> **TASK DIRECTIONS**
Locate each line in the records below that contains the word "True", and copy those lines out.

** Opening ENTRIES SHOWN block **

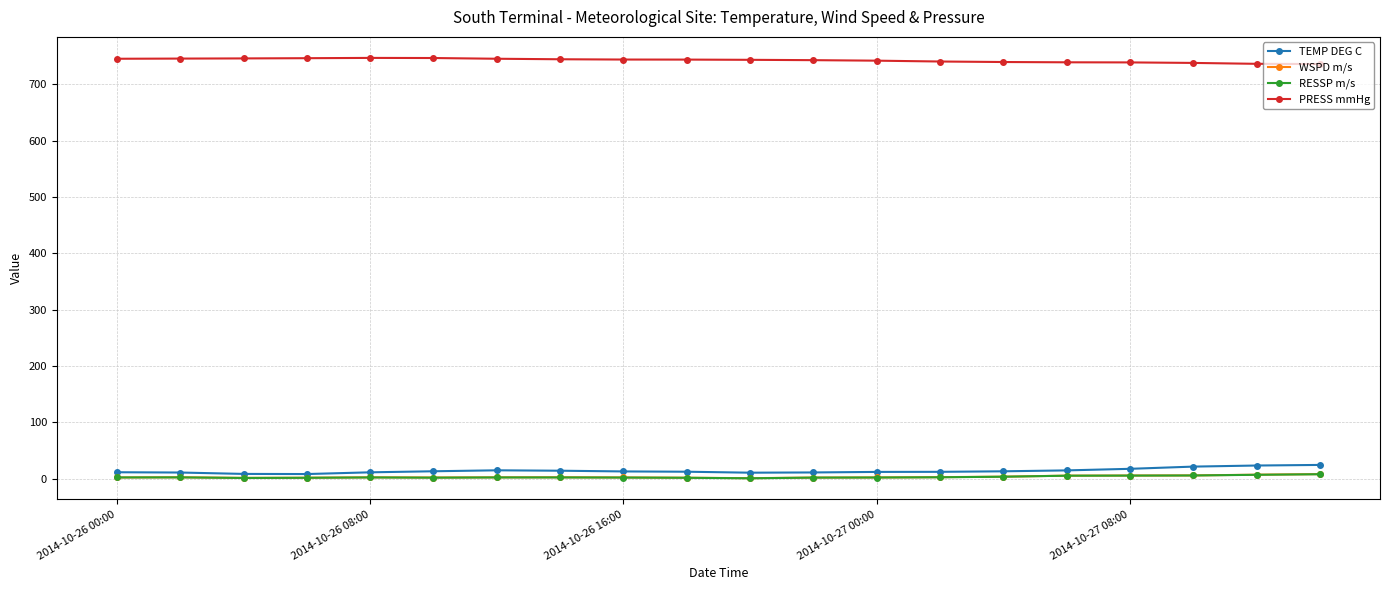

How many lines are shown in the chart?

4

** Closing ENTRIES SHOWN block **
** Opening ENTRIES SHOWN block **

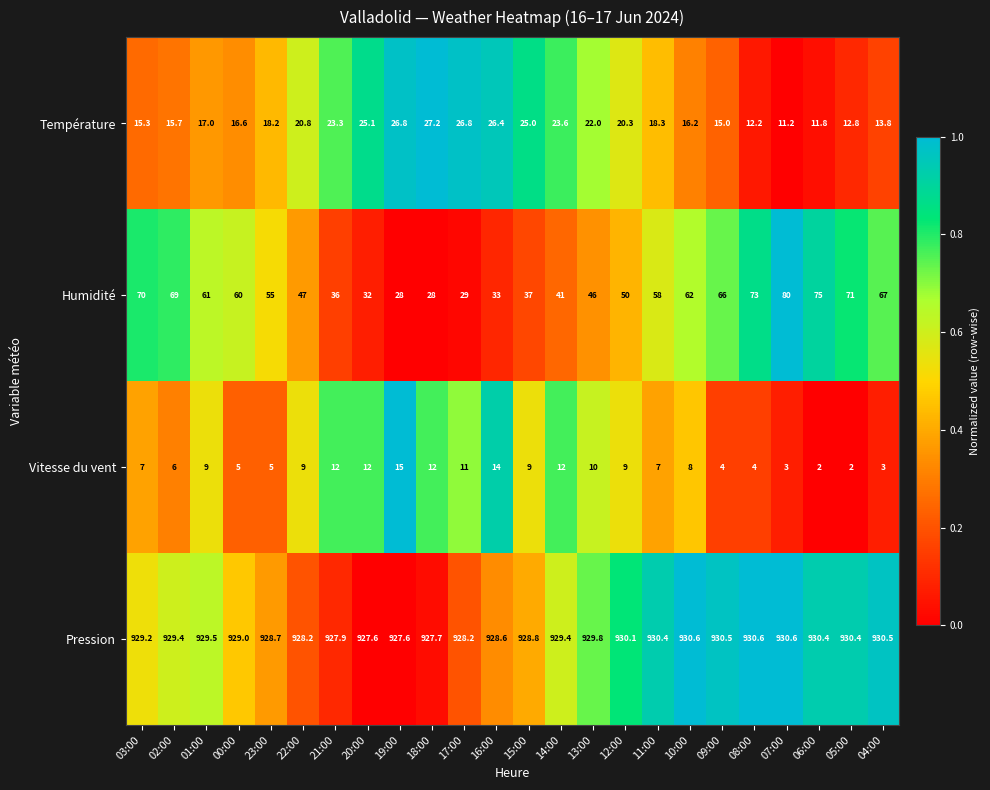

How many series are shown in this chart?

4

** Closing ENTRIES SHOWN block **
** Opening ENTRIES SHOWN block **

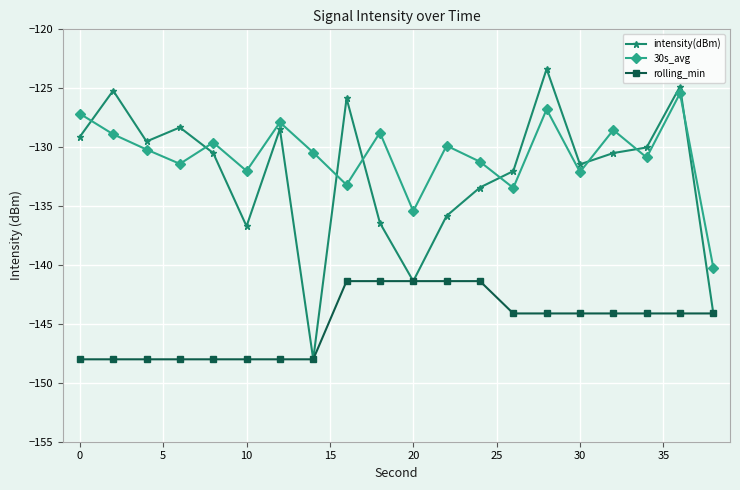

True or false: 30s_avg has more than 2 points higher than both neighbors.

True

** Closing ENTRIES SHOWN block **

> **YOUR SOLUTION**
True or false: 30s_avg has more than 2 points higher than both neighbors.
True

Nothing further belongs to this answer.